Pertuzumab plus Trastuzumab for CNS Progression in Patients with HER2+ MBC: Results from the Phase 2 PATRICIA Study

There is an unmet need for evidence-based systemic therapies for patients with HER2+ metastatic breast cancer (MBC) and progressive brain metastases. Despite assumptions that monoclonal antibodies do not cross the blood–brain barrier, molecular imaging shows localization of trastuzumab to brain metastases. Furthermore, preclinical data support dose-dependent activity of trastuzumab in intracranial tumor models. The PATRICIA study evaluated safety and efficacy of pertuzumab plus high-dose trastuzumab in patients with HER2+ MBC with central nervous system (CNS) metastases and CNS progression after radiation therapy (RT).¹ At SABCS, results were presented from the primary efficacy analysis of PATRICIA.²

PATRICIA was a US-based, phase 2, open-label, single-arm study that included patients who had measurable (≥10 mm) CNS disease that had progressed after CNS-directed RT, in the setting of stable extracranial disease. Patients received pertuzumab (840-mg loading dose, then 420 mg every 3 weeks) and high-dose trastuzumab (6 mg/kg weekly), which continued until progression (CNS or systemic) or unacceptable toxicity. Patients could continue their existing systemic anti-cancer therapy during the study, with the exception of trastuzumab emtansine or lapatinib. The primary efficacy end point was confirmed objective response rate (ORR) in the CNS per Response Assessment in Neuro-Oncology Brain Metastases criteria. Secondary end points included duration of response (DOR), clinical benefit rate (CBR) in the CNS, and safety.

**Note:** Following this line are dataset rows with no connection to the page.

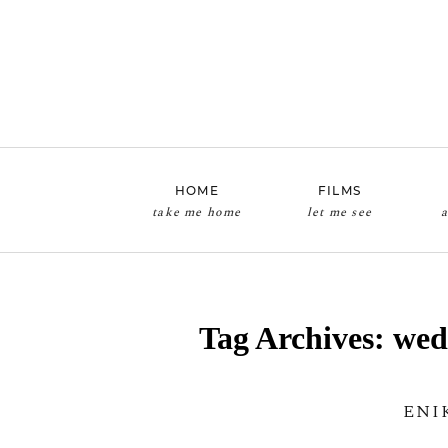
HOME
FILMS
take me home
let me see
a
Tag Archives:
wed
ENI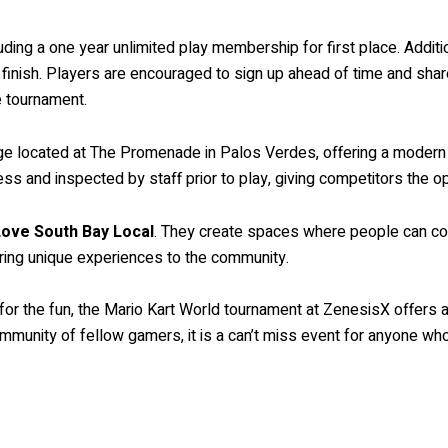
luding a one year unlimited play membership for first place. Addit
nish. Players are encouraged to sign up ahead of time and share t
e tournament.
unge located at The Promenade in Palos Verdes, offering a modern
ss and inspected by staff prior to play, giving competitors the opt
ove South Bay Local
. They create spaces where people can con
bring unique experiences to the community.
t for the fun, the Mario Kart World tournament at ZenesisX offers
community of fellow gamers, it is a can’t miss event for anyone w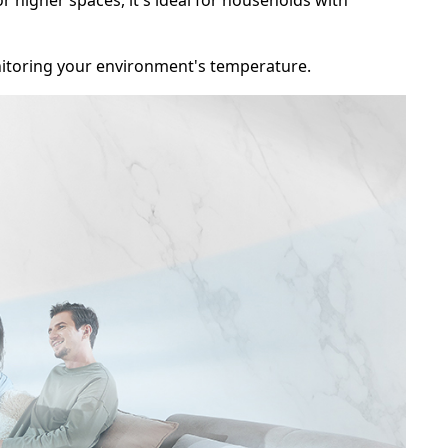
y monitoring your environment's temperature.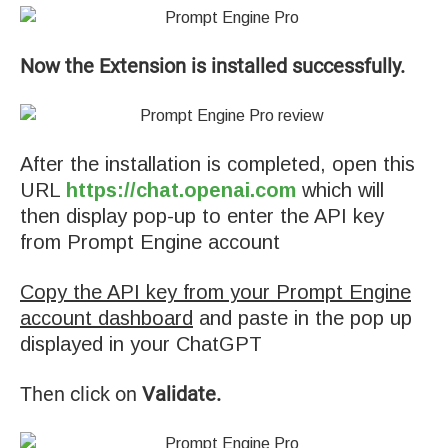
Now the Extension is installed successfully.
After the installation is completed, open this
URL
https://chat.openai.com
which will
then display pop-up to enter the API key
from Prompt Engine account
Copy the API key from your Prompt Engine
account dashboard
and paste in the pop up
displayed in your ChatGPT
Then click on
Validate.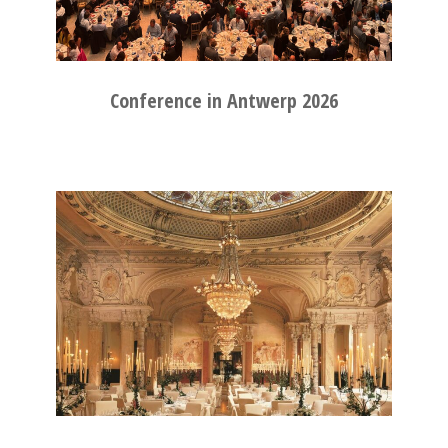
Conference in Antwerp 2026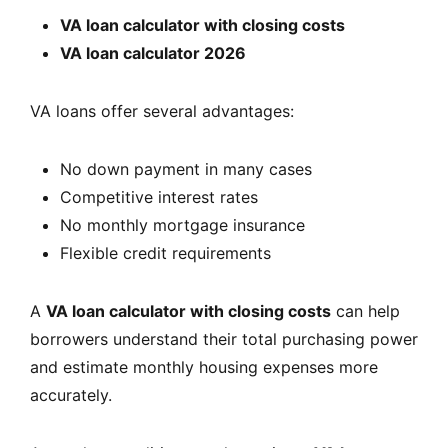
VA loan calculator with closing costs
VA loan calculator 2026
VA loans offer several advantages:
No down payment in many cases
Competitive interest rates
No monthly mortgage insurance
Flexible credit requirements
A
VA loan calculator with closing costs
can help
borrowers understand their total purchasing power
and estimate monthly housing expenses more
accurately.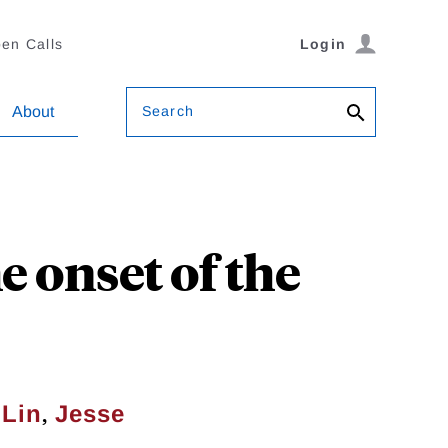
en Calls
Login
Search
About
e onset of the
,
 Lin
Jesse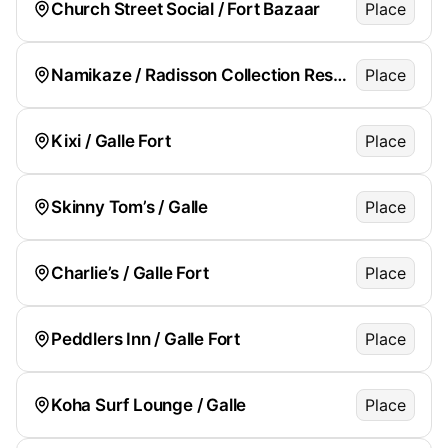
Church Street Social / Fort Bazaar
Place
Namikaze / Radisson Collection Resort
Place
Kixi / Galle Fort
Place
Skinny Tom’s / Galle
Place
Charlie’s / Galle Fort
Place
Peddlers Inn / Galle Fort
Place
Koha Surf Lounge / Galle
Place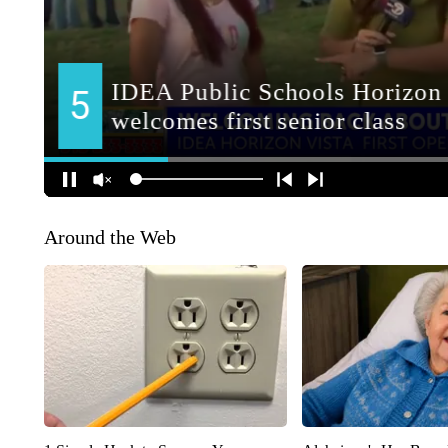
Around the Web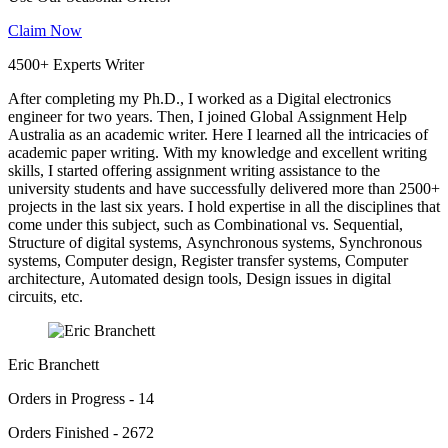
Claim Now
4500+ Experts Writer
After completing my Ph.D., I worked as a Digital electronics
engineer for two years. Then, I joined Global Assignment Help
Australia as an academic writer. Here I learned all the intricacies of
academic paper writing. With my knowledge and excellent writing
skills, I started offering assignment writing assistance to the
university students and have successfully delivered more than 2500+
projects in the last six years. I hold expertise in all the disciplines that
come under this subject, such as Combinational vs. Sequential,
Structure of digital systems, Asynchronous systems, Synchronous
systems, Computer design, Register transfer systems, Computer
architecture, Automated design tools, Design issues in digital
circuits, etc.
Eric Branchett
Orders in Progress - 14
Orders Finished - 2672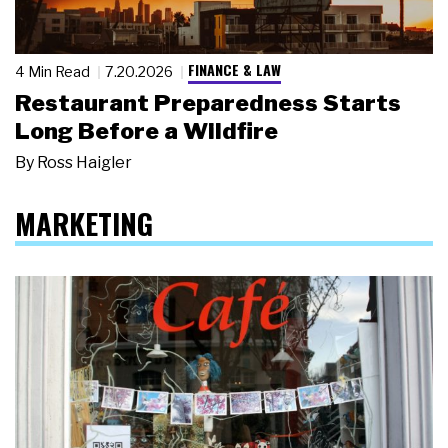
FINANCE & LAW
4 Min Read
7.20.2026
Restaurant Preparedness Starts
Long Before a Wildfire
By
Ross Haigler
MARKETING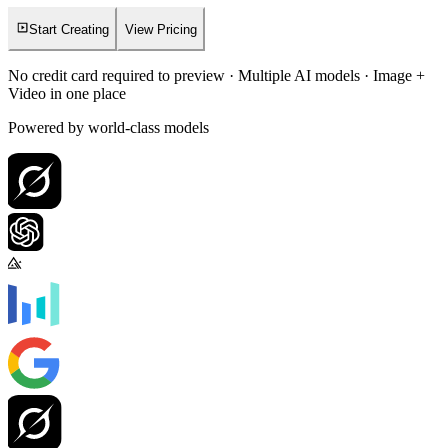
Start Creating
View Pricing
No credit card required to preview · Multiple AI models · Image +
Video in one place
Powered by world-class models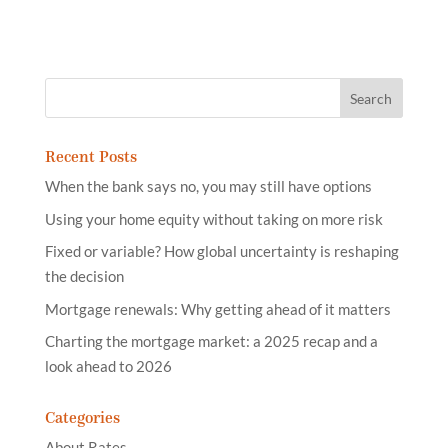
Recent Posts
When the bank says no, you may still have options
Using your home equity without taking on more risk
Fixed or variable? How global uncertainty is reshaping
the decision
Mortgage renewals: Why getting ahead of it matters
Charting the mortgage market: a 2025 recap and a
look ahead to 2026
Categories
About Rates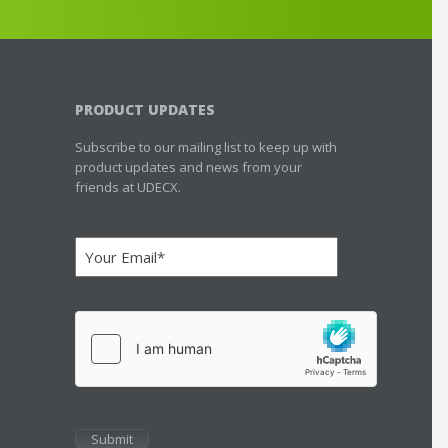
PRODUCT UPDATES
Subscribe to our mailing list to keep up with
product updates and news from your
friends at UDECX.
Email
(Required)
hCaptcha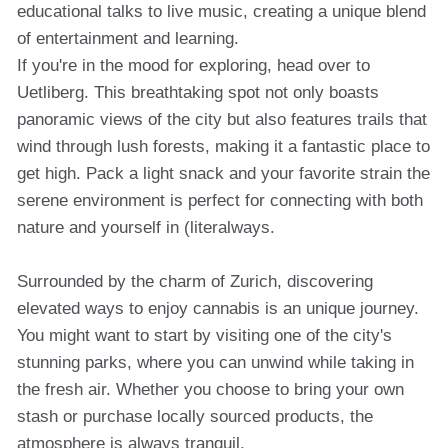
educational talks to live music, creating a unique blend
of entertainment and learning.
If you're in the mood for exploring, head over to
Uetliberg. This breathtaking spot not only boasts
panoramic views of the city but also features trails that
wind through lush forests, making it a fantastic place to
get high. Pack a light snack and your favorite strain the
serene environment is perfect for connecting with both
nature and yourself in (literalways.
Surrounded by the charm of Zurich, discovering
elevated ways to enjoy cannabis is an unique journey.
You might want to start by visiting one of the city's
stunning parks, where you can unwind while taking in
the fresh air. Whether you choose to bring your own
stash or purchase locally sourced products, the
atmosphere is always tranquil.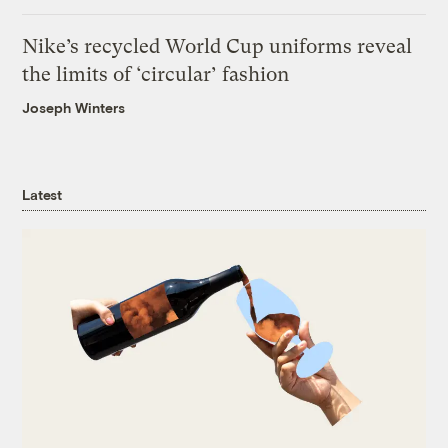
Nike’s recycled World Cup uniforms reveal
the limits of ‘circular’ fashion
Joseph Winters
Latest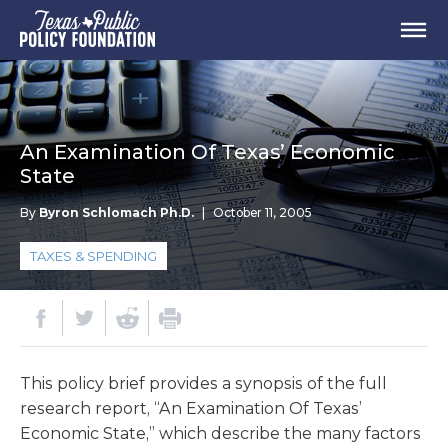
An Examination Of Texas’ Economic
State
By
Byron Schlomach Ph.D.
|
October 11, 2005
TAXES & SPENDING
This policy brief provides a synopsis of the full
research report, “An Examination Of Texas’
Economic State,” which describe the many factors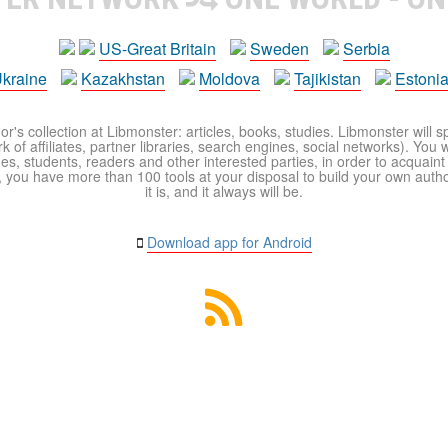
US-Great Britain
Sweden
Serbia
kraine
Kazakhstan
Moldova
Tajikistan
Estoni
r's collection at Libmonster: articles, books, studies. Libmonster will s
 of affiliates, partner libraries, search engines, social networks). You wi
ues, students, readers and other interested parties, in order to acquain
 you have more than 100 tools at your disposal to build your own author c
it is, and it always will be.
Download app for Android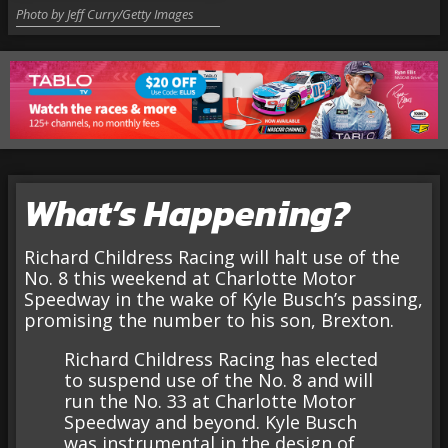
Photo by Jeff Curry/Getty Images
What’s Happening?
Richard Childress Racing will halt use of the
No. 8 this weekend at Charlotte Motor
Speedway in the wake of Kyle Busch’s passing,
promising the number to his son, Brexton.
Richard Childress Racing has elected
to suspend use of the No. 8 and will
run the No. 33 at Charlotte Motor
Speedway and beyond. Kyle Busch
was instrumental in the design of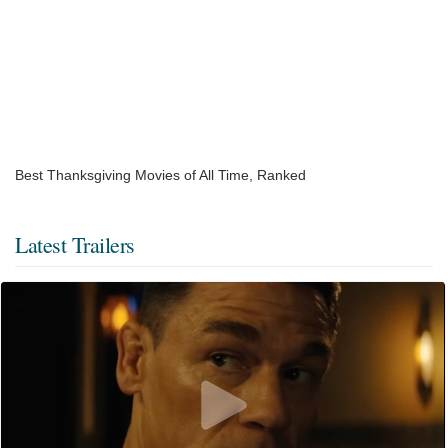
Best Thanksgiving Movies of All Time, Ranked
Latest Trailers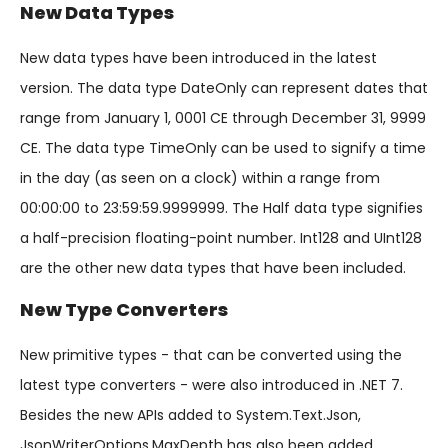
New Data Types
New data types have been introduced in the latest
version. The data type DateOnly can represent dates that
range from January 1, 0001 CE through December 31, 9999
CE. The data type TimeOnly can be used to signify a time
in the day (as seen on a clock) within a range from
00:00:00 to 23:59:59.9999999. The Half data type signifies
a half-precision floating-point number. Int128 and UInt128
are the other new data types that have been included.
New Type Converters
New primitive types - that can be converted using the
latest type converters - were also introduced in .NET 7.
Besides the new APIs added to System.Text.Json,
JsonWriterOptions.MaxDepth has also been added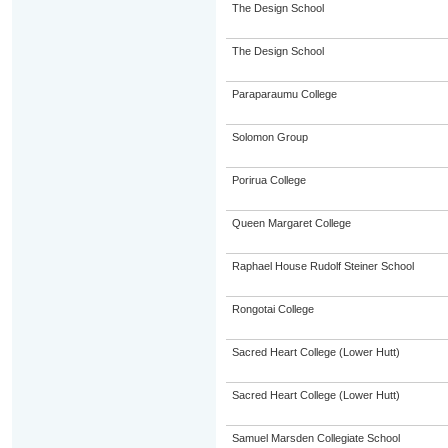
The Design School
The Design School
Paraparaumu College
Solomon Group
Porirua College
Queen Margaret College
Raphael House Rudolf Steiner School
Rongotai College
Sacred Heart College (Lower Hutt)
Sacred Heart College (Lower Hutt)
Samuel Marsden Collegiate School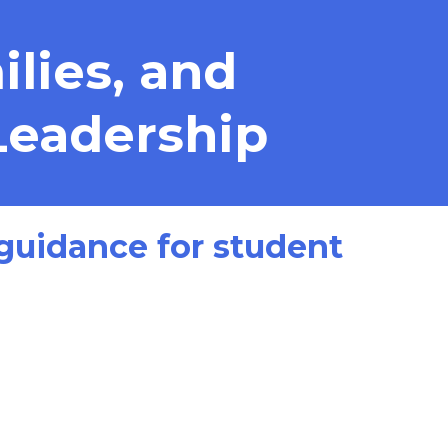
lies, and
Leadership
t guidance for student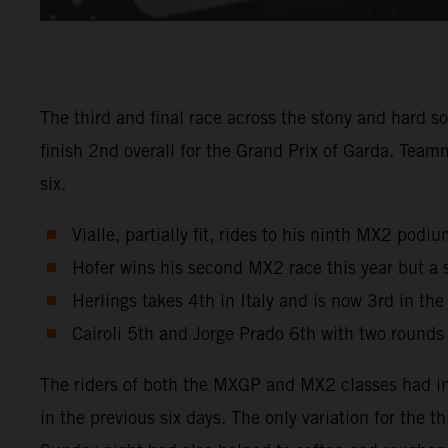
The third and final race across the stony and hard s
finish 2nd overall for the Grand Prix of Garda. Tea
six.
Vialle, partially fit, rides to his ninth MX2 pod
Hofer wins his second MX2 race this year but a 
Herlings takes 4th in Italy and is now 3rd in th
Cairoli 5th and Jorge Prado 6th with two rounds
The riders of both the MXGP and MX2 classes had in
in the previous six days. The only variation for the 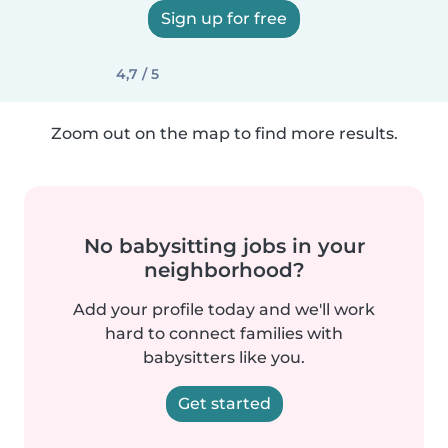
Sign up for free
4,7 / 5
Zoom out on the map to find more results.
No babysitting jobs in your
neighborhood?
Add your profile today and we'll work
hard to connect families with
babysitters like you.
Get started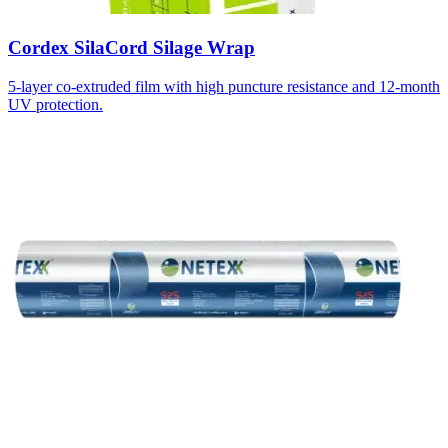
Cordex SilaCord Silage Wrap
5-layer co-extruded film with high puncture resistance and 12-month
UV protection.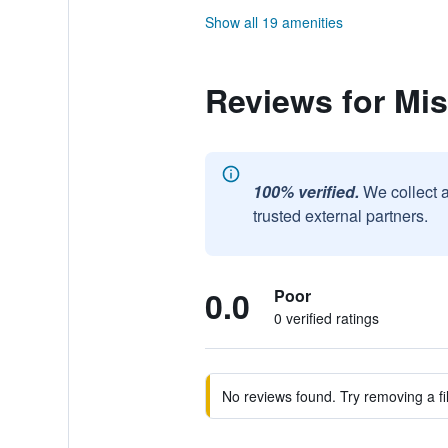
Show all 19 amenities
Reviews for Mis
100% verified.
We collect 
trusted external partners.
0.0
Poor
0 verified ratings
No reviews found. Try removing a fil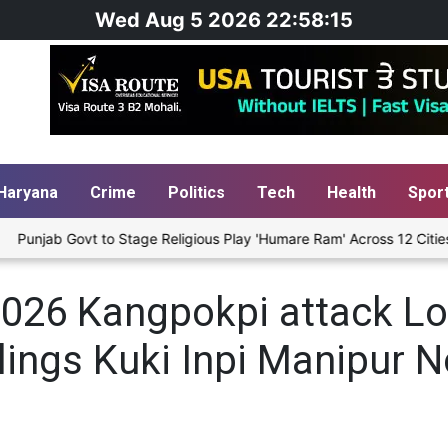
Wed Aug 5 2026 22:58:15
Haryana
Crime
Politics
Tech
Health
Spor
unjab Govt to Stage Religious Play 'Humare Ram' Across 12 Cities St
026 Kangpokpi attack Loi
llings Kuki Inpi Manipur 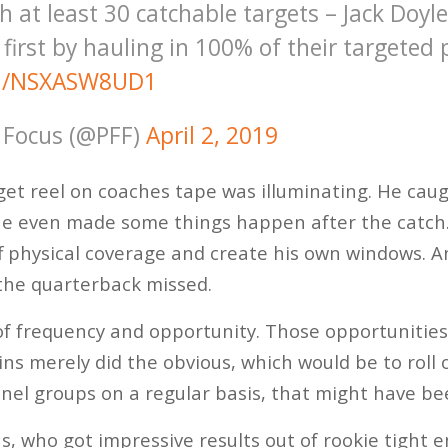
 at least 30 catchable targets – Jack Doyl
r first by hauling in 100% of their targeted
om/NSXASW8UD1
 Focus (@PFF)
April 2, 2019
rget reel on coaches tape was illuminating. He cau
he even made some things happen after the catc
off physical coverage and create his own windows. 
the quarterback missed.
f frequency and opportunity. Those opportunities
ns merely did the obvious, which would be to roll 
nel groups on a regular basis, that might have bee
, who got impressive results out of rookie tight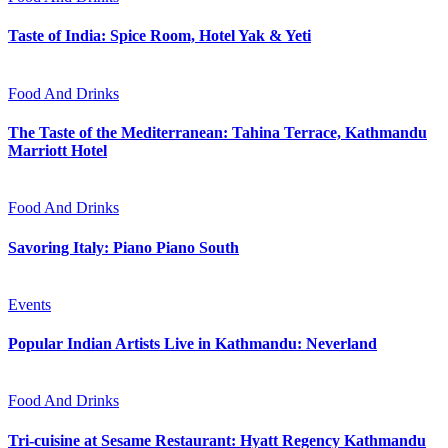
Taste of India: Spice Room, Hotel Yak & Yeti
Food And Drinks
The Taste of the Mediterranean: Tahina Terrace, Kathmandu
Marriott Hotel
Food And Drinks
Savoring Italy: Piano Piano South
Events
Popular Indian Artists Live in Kathmandu: Neverland
Food And Drinks
Tri-cuisine at Sesame Restaurant: Hyatt Regency Kathmandu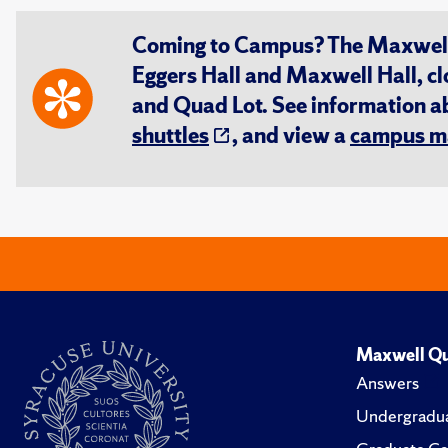
Coming to Campus? The Maxwell S
Eggers Hall and Maxwell Hall, cl
and Quad Lot. See information 
shuttles
, and view a
campus m
Maxwell Qu
Answers
Undergradua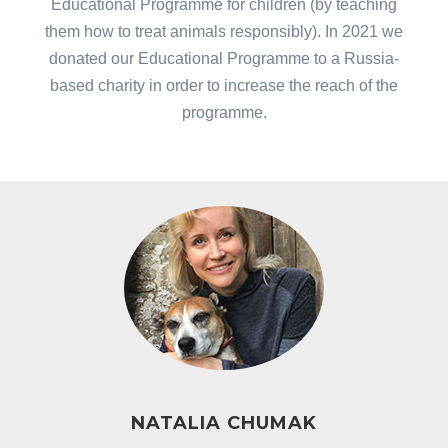
Educational Programme for children (by teaching
them how to treat animals responsibly). In 2021 we
donated our Educational Programme to a Russia-
based charity in order to increase the reach of the
programme.
NATALIA CHUMAK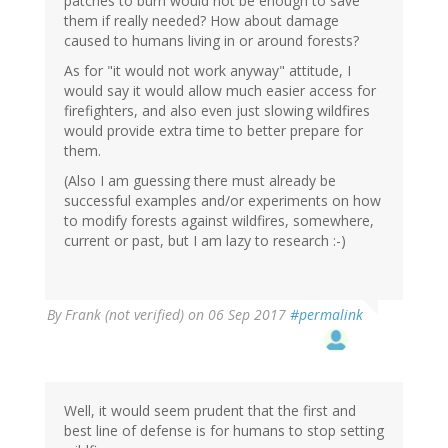
patches to burn would not be enough to save
them if really needed? How about damage
caused to humans living in or around forests?
As for "it would not work anyway" attitude, I
would say it would allow much easier access for
firefighters, and also even just slowing wildfires
would provide extra time to better prepare for
them.
(Also I am guessing there must already be
successful examples and/or experiments on how
to modify forests against wildfires, somewhere,
current or past, but I am lazy to research :-)
By
Frank (not verified)
on 06 Sep 2017
#permalink
Well, it would seem prudent that the first and
best line of defense is for humans to stop setting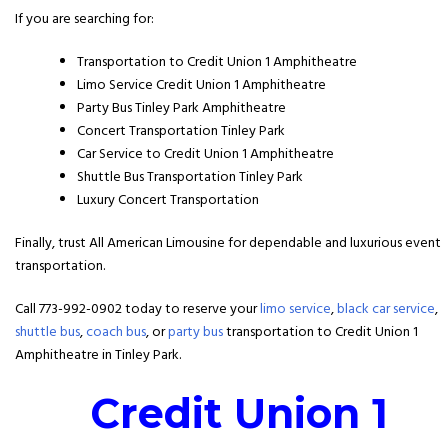
If you are searching for:
Transportation to Credit Union 1 Amphitheatre
Limo Service Credit Union 1 Amphitheatre
Party Bus Tinley Park Amphitheatre
Concert Transportation Tinley Park
Car Service to Credit Union 1 Amphitheatre
Shuttle Bus Transportation Tinley Park
Luxury Concert Transportation
Finally, trust All American Limousine for dependable and luxurious event
transportation.
Call 773-992-0902 today to reserve your
limo service
,
black car service
,
shuttle bus
,
coach bus
, or
party bus
transportation to Credit Union 1
Amphitheatre in Tinley Park.
Credit Union 1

A total of 40 patients were enrolled across 16 sites; at the data cutoff (May 1, 2019), of 39 treated patients, 2 remained on study treatment and 37 discontinued treatment, most commonly due to CNS progression (n = 27). Median treatment duration was 4.5 months. Four patients in the efficacy population (n = 37) experienced a confirmed partial response, leading to an ORR of 11%. Median DOR was 4.6 months. The CBR (complete response + partial response + stable disease [SD] of ≥4 or ≥6 months) was 68% (SD ≥4 months) and 51% (SD ≥6 months). The adverse event profile was similar to that previously reported for pertuzumab and trastuzumab, with no new safety signals. No grade 5 adverse events were reported. The authors concluded that the CNS ORR of 11%, ≥6-month CBR of 51%, and lack of any new safety signals suggest that pertuzumab plus high-dose trastuzumab may have clinical utility in some patients with HER2+ MBC with progressive CNS metastases.

References

1. Lin NU, et al. ASCO 2017. Abstract 2074.
2. Lin NU, et al. SABCS 2019. Abstract P1-18-03.